■ **本文**
+--

「スポーツ事故ゼロ」の実現に不可欠な人材を育成
東京2020大会をボランティアとして支えたSFR
ファーストレスポンダーとは、自衛隊員や警察官、介護士、駅員、学校職員など業務上、急病や事故に直面した際に最初に救急処置を行う必要のある人のことを指すが、日本では特にスポーツ時の急病やけがに対応するファーストレスポンダーのことをスポーツファーストレスポンダー(SFR)と呼んでいる。
東京2020大会で現場を支えたボランティアの一つがこのSFRだ。大会に派遣される予定だった医療従事者がコロナ禍で減ったことから、各競技場で待機しけがや急病の発生時に迅速に対処したSFRの存在感が高まった。2022年度、その実績を今後のスポーツイベントにも生かす取り組みが、東京都と国士舘大学、中央大学の共同事業として行われた。スポーツ事故ゼロを目指した安全・安心な環境の提供を目指す、SFR育成事業だ。
国士舘大学体育学部スポーツ医科学科教授の田中秀治氏は「SFRはけがや急病が発生した際に、医師や看護師、救急隊に引き継ぐまでの初期対応や応急手当てを行います。この時の対応が救命率を大きく左右するので、安全・安心なスポーツ環境をつくる上で欠かせない存在です」と話す。
VRを活用したプログラムで実践的に学ぶ
スポーツ現場でのけがや急病のうち緊急性の高いものが「3H」とよばれる、頭部や頸部の損傷(Head)、心停止(Heart)、熱中症(Heat)だ。脳しんとうや頸部損傷が多いのは、柔道、レスリング、ラグビーといったコンタクトスポーツや体操、水泳の飛び込みなど。心停止はマラソンなど持久系のスポーツ、熱中症は炎天下で行うスポーツに多く、選手だけでなく観客が発症することもあるという。
東京2020大会でカヌー競技とボート競技にSFRとして立ち合った国士舘大学防災・救急救助総合研究所の曽根悦子氏は、「熱中症になった選手の救護を担当しました」と話す。「SFRがスポーツの現場にいることで確実に救える命があります。東京2020大会でも多くの選⼿に対応しましたが、熱中症なら現場ですぐに身体を冷却すること。心停止なら胸骨圧迫とAEDが有効です」と田中氏。
2023年1・2月に開催した講習会では、eラーニングを活用した事前学習をもとに、実技演習を重点的に行った。心肺蘇生など3Hへの対応のほか、出血や捻挫、骨折などの外傷に対応する応急処置も盛り込んだ。曽根氏は「実践的に学べるようにとこれまでの事例を参考にVRを制作し、講習に取り入れたところ、とても反応がよかったです」と話す。
より安全・安心なスポーツ環境の創出を
国士舘大学では今後もSFRを育成しスポーツ現場での存在感を高めていく考えだ。「スポーツの現場で活動するトレーナーやマネージャー、体育教師などさまざまな立場の人たちが救命、救護活動ができるようになればスポーツ環境はどんどんよくなります。今後、各競技団体の横のつながりをつくっていくことも必要です」と田中氏。「高校の授業にもより実践的なプログラムを取り入れることができれば、若い世代にも知識と技術が広まっていくと思います」と曽根氏。
2025年のデフリンピックなど国際試合の開催も多数予定されている東京で、スポーツの価値を高める取り組みの一つといえるだろう。

+--

■ **記録データ**
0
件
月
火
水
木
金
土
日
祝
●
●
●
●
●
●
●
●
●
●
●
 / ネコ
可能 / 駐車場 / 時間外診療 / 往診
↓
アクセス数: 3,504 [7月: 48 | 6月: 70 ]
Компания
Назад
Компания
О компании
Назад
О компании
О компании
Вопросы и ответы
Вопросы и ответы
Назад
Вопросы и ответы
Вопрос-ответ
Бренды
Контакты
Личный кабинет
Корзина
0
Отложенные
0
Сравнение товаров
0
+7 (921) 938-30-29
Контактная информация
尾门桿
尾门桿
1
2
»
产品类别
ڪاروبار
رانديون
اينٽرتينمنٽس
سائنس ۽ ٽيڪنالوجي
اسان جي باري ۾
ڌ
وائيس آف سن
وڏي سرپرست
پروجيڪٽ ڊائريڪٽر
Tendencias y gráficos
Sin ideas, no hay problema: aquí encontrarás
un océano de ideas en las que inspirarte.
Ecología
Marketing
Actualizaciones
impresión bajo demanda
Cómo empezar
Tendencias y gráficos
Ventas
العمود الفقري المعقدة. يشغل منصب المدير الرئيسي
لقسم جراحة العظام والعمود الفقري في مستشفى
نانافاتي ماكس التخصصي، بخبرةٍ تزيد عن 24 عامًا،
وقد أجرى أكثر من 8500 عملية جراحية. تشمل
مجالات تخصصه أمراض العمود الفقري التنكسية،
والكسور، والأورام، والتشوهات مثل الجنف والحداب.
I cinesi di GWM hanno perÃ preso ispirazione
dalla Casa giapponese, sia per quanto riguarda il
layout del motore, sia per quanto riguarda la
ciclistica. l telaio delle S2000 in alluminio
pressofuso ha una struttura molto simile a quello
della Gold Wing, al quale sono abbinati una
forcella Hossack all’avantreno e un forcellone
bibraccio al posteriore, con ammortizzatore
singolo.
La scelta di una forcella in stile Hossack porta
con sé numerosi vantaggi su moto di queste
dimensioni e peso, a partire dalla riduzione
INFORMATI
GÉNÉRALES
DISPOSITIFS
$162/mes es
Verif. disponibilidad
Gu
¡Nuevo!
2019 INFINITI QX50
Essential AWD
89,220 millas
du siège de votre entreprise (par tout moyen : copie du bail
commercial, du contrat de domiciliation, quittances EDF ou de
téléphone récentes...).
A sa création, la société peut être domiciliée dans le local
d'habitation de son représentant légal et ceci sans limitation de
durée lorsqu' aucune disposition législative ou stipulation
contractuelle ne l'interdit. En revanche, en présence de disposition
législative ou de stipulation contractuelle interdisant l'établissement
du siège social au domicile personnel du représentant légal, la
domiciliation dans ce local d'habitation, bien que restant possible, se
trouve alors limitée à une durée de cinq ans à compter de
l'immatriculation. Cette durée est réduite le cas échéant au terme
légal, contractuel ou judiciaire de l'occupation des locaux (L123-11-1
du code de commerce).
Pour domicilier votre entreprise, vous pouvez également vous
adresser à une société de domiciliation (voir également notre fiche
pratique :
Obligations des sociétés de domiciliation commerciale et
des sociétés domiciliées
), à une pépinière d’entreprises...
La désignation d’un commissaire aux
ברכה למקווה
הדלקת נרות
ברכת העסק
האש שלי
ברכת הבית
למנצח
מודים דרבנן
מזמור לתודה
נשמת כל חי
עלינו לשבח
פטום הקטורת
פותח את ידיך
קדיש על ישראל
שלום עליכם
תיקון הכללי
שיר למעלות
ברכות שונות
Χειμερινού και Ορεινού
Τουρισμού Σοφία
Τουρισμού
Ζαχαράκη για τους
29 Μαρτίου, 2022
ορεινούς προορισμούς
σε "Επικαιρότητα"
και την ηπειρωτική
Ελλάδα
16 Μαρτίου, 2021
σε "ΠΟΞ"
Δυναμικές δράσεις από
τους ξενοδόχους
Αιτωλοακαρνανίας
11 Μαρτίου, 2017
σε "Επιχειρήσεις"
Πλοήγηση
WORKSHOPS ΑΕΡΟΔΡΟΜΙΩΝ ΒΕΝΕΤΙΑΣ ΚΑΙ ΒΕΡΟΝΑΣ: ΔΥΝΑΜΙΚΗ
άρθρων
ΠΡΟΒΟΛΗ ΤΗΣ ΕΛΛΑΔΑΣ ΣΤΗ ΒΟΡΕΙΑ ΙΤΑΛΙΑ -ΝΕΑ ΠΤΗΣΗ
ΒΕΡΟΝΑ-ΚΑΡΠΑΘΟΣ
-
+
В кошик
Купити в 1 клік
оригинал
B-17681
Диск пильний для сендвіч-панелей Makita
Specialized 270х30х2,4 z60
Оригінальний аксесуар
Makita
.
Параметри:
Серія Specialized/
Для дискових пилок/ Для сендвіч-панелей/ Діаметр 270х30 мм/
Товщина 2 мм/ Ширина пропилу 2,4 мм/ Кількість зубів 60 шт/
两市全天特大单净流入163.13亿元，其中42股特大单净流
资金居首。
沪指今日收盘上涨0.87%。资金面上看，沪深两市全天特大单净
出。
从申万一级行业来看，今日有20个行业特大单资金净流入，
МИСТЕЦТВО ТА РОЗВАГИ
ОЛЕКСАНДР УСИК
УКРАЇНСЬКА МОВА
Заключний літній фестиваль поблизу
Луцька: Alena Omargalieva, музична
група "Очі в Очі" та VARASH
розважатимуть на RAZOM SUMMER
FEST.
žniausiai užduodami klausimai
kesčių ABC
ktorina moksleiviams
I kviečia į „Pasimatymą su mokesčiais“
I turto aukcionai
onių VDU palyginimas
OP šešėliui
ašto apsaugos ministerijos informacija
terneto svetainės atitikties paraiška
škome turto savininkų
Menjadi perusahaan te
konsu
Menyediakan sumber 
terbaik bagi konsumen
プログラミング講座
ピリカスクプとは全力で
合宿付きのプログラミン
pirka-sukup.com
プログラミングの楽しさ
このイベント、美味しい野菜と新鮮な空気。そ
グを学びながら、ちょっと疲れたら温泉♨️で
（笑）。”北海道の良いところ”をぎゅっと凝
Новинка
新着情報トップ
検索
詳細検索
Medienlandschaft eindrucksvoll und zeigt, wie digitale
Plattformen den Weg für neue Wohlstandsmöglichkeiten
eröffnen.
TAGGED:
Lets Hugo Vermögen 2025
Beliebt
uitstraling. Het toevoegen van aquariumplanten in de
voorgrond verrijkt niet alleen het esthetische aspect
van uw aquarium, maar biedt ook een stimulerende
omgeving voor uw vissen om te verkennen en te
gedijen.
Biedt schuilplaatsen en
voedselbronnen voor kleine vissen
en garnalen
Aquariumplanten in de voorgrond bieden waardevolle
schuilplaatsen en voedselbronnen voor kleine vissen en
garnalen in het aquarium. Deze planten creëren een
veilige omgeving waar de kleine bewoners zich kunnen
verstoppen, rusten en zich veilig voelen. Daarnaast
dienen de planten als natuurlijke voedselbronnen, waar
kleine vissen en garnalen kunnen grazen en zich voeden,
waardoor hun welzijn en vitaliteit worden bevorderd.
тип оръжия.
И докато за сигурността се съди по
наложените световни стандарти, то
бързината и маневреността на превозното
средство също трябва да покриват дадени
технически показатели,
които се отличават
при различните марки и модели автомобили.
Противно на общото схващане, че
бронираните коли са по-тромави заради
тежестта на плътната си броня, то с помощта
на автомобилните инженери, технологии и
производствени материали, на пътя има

+--

■ **やること**
- A) SFRについての文章から、「VRを活用したプログラムで実践的に学ぶ」で始まって「反応がよかったです」と話す。」まで続く部分を、一字も変えずに返してください。
- B) SFRについての文章によると、2023年1・2月の講習会では、事前学習に何が使われましたか。
- C) SFRについての文章にある「SFRがスポーツの現場にいることで確実に救える命があります。」という文を英語に訳してください。

■ **問題の答え**
- A)
VRを活用したプログラムで実践的に学ぶ
スポーツ現場でのけがや急病のうち緊急性の高いものが「3H」とよばれる、頭部や頸部の損傷(Head)、心停止(Heart)、熱中症(Heat)だ。脳しんとうや頸部損傷が多いのは、柔道、レスリング、ラグビーといったコンタクトスポーツや体操、水泳の飛び込みなど。心停止はマラソンなど持久系のスポーツ、熱中症は炎天下で行うスポーツに多く、選手だけでなく観客が発症することもあるという。
東京2020大会でカヌー競技とボート競技にSFRとして立ち合った国士舘大学防災・救急救助総合研究所の曽根悦子氏は、「熱中症になった選手の救護を担当しました」と話す。「SFRがスポーツの現場にいることで確実に救える命があります。東京2020大会でも多くの選⼿に対応しましたが、熱中症なら現場ですぐに身体を冷却すること。心停止なら胸骨圧迫とAEDが有効です」と田中氏。
2023年1・2月に開催した講習会では、eラーニングを活用した事前学習をもとに、実技演習を重点的に行った。心肺蘇生など3Hへの対応のほか、出血や捻挫、骨折などの外傷に対応する応急処置も盛り込んだ。曽根氏は「実践的に学べるようにとこれまでの事例を参考にVRを制作し、講習に取り入れたところ、とても反応がよかったです」と話す。

- B) eラーニング

- C) There are lives that can definitely be saved when SFRs are present at sports venues.